YOUR TASK: At the line with "left eye: (957, 552)", start repeating the data, and continue line by line through the final line, exactly.

Limb landmark coordinates
<<<<

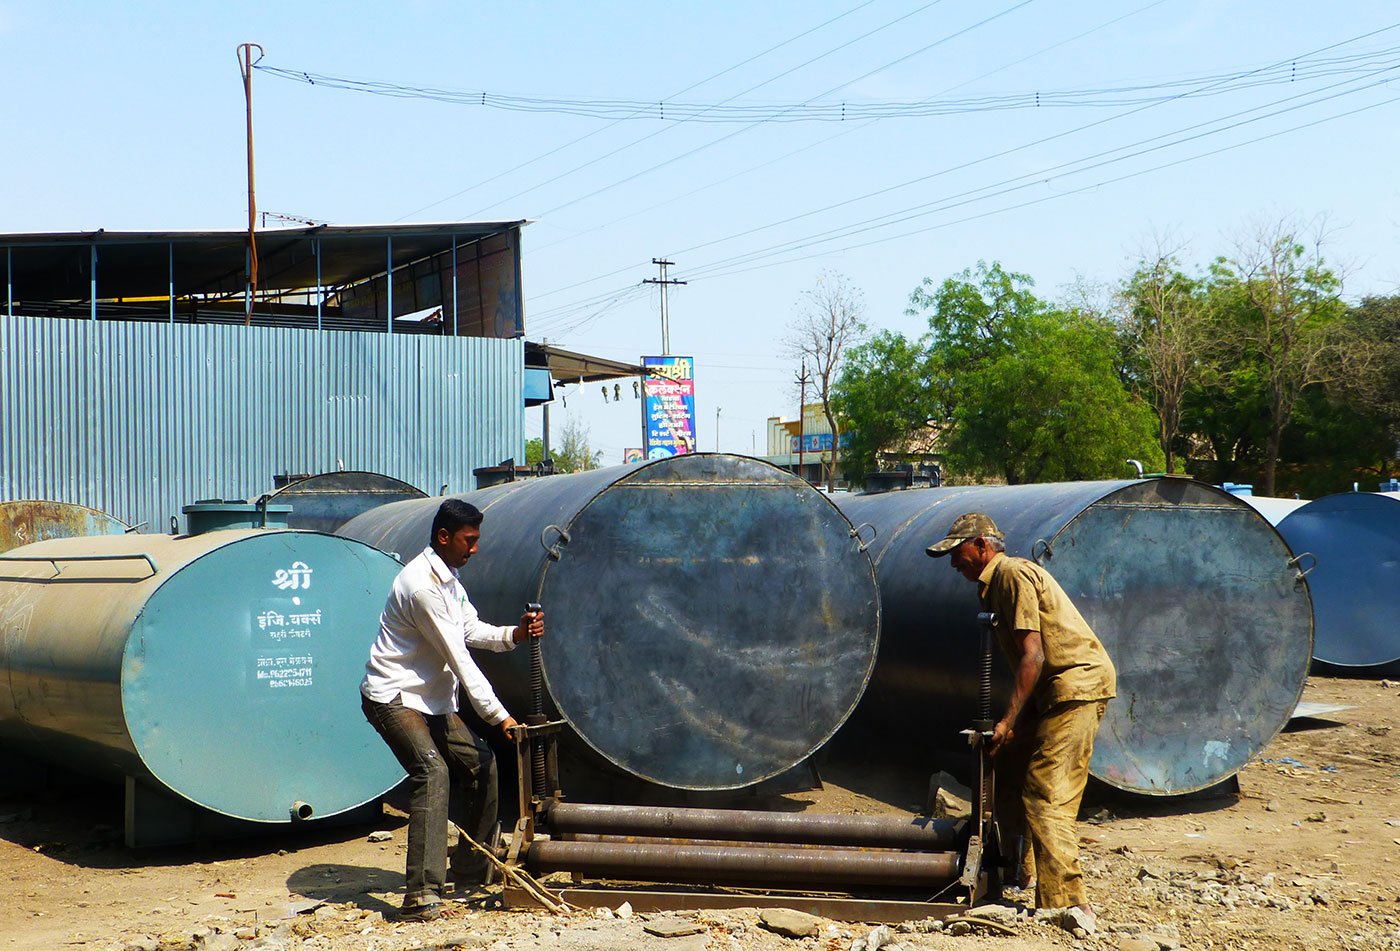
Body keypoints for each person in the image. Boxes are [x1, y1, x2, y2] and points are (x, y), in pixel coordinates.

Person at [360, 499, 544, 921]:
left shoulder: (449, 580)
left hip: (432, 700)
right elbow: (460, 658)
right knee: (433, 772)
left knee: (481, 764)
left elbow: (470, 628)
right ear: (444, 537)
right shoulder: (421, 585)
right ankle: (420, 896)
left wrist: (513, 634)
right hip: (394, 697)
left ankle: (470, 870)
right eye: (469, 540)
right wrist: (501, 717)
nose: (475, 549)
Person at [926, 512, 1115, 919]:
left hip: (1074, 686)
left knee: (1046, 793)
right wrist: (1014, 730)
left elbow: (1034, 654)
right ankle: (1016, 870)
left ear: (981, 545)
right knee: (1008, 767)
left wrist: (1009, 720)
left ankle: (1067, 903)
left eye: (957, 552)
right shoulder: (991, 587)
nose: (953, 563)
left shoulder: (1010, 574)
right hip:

>>>>

ANSWER:
left eye: (957, 552)
right shoulder: (991, 587)
nose: (953, 563)
left shoulder: (1010, 574)
right hip:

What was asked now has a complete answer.